O problema:
Copie, sem qualquer alteração, o trecho do texto sobre o ano de 1999 que vai de “Lembra-se de 1999?” até “da minha vida.”, inclusive.

Bloco de texto:
_____
Lembra-se de 1999? A minha memória é fraca, mas sei que em 1999 ainda circulavam escudos e nos habituávamos com dificuldade ao euro, com uma calculadora no bolso a que chamavam conversor de euros. Lembro-me dos aumentos de preços que resultaram da introdução do euro. Nesse ano, acabava eu o 4º ano da faculdade e antecipava já como seria o estágio voluntário num hospital em Barcelona. Estava muito ansioso porque sabia que aquela era a minha profissão de sonho e que Barcelona era uma das cidades do mundo com os melhores farmacêuticos hospitalares. Depois desse estágio, pago pelos generosos bolsos dos meus pais, bastariam mais dois anos de curso para começar a fazer aquilo que queria fazer para o resto da minha vida.

Em 1999, António Guterres era Primeiro-Ministro e José Sócrates era ainda apenas Ministro do Ambiente. Timor tinha um vislumbre da sua libertação enquanto nos uníamos todos para exigir o fim do massacre deste país irmão que abandonáramos à sua sorte 24 anos antes. A travessia ferroviária sobre o Tejo era finalmente uma realidade e João Garcia seria o primeiro português a chegar ao topo do Evereste. Enquanto isso, Macau passava para administração chinesa e os cientistas concluíam finalmente a sequenciação do genoma humano. Todos andávamos expectantes em relação ao “bug do milénio”. Na Rússia, Putin era eleito Primeiro-ministro e Boris Yeltsin renunciaria ao cargo de presidente alguns meses depois.
_____
Dados fornecidos:
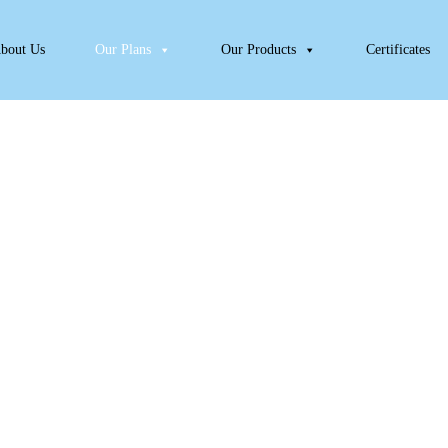
bout Us
Our Plans
Our Products
Certificates
Puppy Meal Plan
_____
A sua resposta:
Lembra-se de 1999? A minha memória é fraca, mas sei que em 1999 ainda circulavam escudos e nos habituávamos com dificuldade ao euro, com uma calculadora no bolso a que chamavam conversor de euros. Lembro-me dos aumentos de preços que resultaram da introdução do euro. Nesse ano, acabava eu o 4º ano da faculdade e antecipava já como seria o estágio voluntário num hospital em Barcelona. Estava muito ansioso porque sabia que aquela era a minha profissão de sonho e que Barcelona era uma das cidades do mundo com os melhores farmacêuticos hospitalares. Depois desse estágio, pago pelos generosos bolsos dos meus pais, bastariam mais dois anos de curso para começar a fazer aquilo que queria fazer para o resto da minha vida.